In any event the application dated 18th November 2003 is for substitution. Counsel submitted that the two Succession Causes were properly consolidated within the powers granted by rule 63 of the P & A rules whereby order XI of the Civil Procedure which deals with consolidation of suits is applicable in Succession matters.
The applicant while applying for the grant of Letters of Administration in Succession Cause No. 2830 of 2001 had named the two adopted sons in Form P & A 5 filed in court on 15th November 2001. The fact that he denies that they were the deceased adopted sons should be ignored as the applicant is acerbating and reprobating. This is also a strong indicator that he cannot be relied upon to protect the interest of the minor children whom he tries to denounce vide paragraph 7 of the affidavit sworn on 20th January 2004.
I have carefully evaluated the two applications, the submissions by both counsels and all the material before me that was by way of affidavits. I will deal with both applications seriatim. As regards the application dated 12th August 2003, I find that this court exercising its jurisdiction in P & A matters especially rules 25 and 26 of the P & A rules, made the necessary inquiries which I believe were answered to the satisfaction of the court and therefore proceeded to make the grant. I also agree with counsel for the crosspetitioners that the appropriate steps for the applicants to take was an appeal as this court cannot or set aside an order made by a judge with similar jurisdiction in this matter as it would be tantamount an appeal. The application dated 12th August 2003 therefore fails on that basis.
I now turn to the application dated 18th November 2003 which is seeking for the substitution of the deceased administrator Waiganjo Kanunga and Macharia Kariuki Kiarie who has expressed or shown no interest in the matter and also withdrew his objection herein. Both the proposed persons, George Kiogora Karonga and Francis Bob Mburu Kamau have sworn affidavits in support of the application for substitution. Francis Mburu Kamau is now living with the deceased adopted children since the demise of Waiganjo Kanunga. Francis Mburu was the cross-petitioner in this cause together with Macharia Kariuki Kiarie.

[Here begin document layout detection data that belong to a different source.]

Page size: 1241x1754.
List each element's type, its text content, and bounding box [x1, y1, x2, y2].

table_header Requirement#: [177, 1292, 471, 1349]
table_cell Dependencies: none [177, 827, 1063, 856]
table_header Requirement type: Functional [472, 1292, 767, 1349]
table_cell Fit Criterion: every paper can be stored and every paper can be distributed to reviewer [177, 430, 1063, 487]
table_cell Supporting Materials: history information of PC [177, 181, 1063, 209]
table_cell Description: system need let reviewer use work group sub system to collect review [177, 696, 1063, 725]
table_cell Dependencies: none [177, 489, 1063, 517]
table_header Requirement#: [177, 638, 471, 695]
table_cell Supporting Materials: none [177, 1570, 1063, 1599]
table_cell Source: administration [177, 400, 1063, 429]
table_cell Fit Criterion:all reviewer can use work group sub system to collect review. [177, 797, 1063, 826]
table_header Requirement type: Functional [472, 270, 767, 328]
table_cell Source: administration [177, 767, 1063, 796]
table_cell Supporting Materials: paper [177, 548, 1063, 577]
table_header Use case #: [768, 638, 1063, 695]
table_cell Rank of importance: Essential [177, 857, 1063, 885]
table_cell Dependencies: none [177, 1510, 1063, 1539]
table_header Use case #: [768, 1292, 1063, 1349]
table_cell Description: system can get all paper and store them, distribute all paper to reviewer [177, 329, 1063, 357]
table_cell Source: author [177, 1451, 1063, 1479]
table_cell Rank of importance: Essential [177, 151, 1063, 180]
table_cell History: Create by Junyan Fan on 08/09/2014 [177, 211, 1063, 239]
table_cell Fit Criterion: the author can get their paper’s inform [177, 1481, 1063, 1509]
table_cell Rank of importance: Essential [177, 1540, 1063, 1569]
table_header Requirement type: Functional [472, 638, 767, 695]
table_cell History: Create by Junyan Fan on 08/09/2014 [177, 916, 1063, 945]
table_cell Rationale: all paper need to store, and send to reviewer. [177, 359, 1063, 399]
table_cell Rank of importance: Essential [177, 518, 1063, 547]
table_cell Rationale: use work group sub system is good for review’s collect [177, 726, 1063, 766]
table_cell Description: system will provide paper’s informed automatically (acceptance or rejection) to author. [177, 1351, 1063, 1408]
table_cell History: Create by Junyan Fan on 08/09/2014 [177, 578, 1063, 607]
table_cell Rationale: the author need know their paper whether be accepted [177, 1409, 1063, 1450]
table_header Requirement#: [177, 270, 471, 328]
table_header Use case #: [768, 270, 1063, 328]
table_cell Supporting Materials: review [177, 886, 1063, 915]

He is the nephew of the deceased. Since Mbuti Duncan Mbugua is the remaining administrator he has not been able to administer the estate alone, the remaining Administrator would like his father Rawson Mbugua Macharia the brother of the deceased to be made a co-administrator. Rawson Mbugua indicates in his affidavit that he is not aware of the adopted minor sons of the deceased. This position could be an after thought as he had deponed in the application for Letters of Administration that the deceased was survived by the two sons. This position was also supported by a letter from the chief. In view of this inconsistency and the fact that he is the father of the only other administrator Mbuti Duncan Mbugua, I would be reluctant to appoint him as a substitute. I would also wish to remind the parties herein the duties of personal representative is provided for under Section 83 of the Law of Succession as there seems to be a confusion between the duties of a personal representative and the rights of the beneficiaries. The appointment of personal representatives have nothing to do with the beneficial interests in the estate. Accordingly I grant the application dated 18th November 2003. George Kiogora Karonga, Francis bob Mburu Kamau and Dancan Mbugua Mbuti are the personal representatives of the deceased herein. I further direct that the personal representative appointed herein should produce to this court a full and accurate inventory of the deceased estate and if possible to file an application for confirmation with a schedule of distribution within six months of this order.
Costs of the application he in the cause.
Orders accordingly.
Ruling read and delivered on 12th March 2004.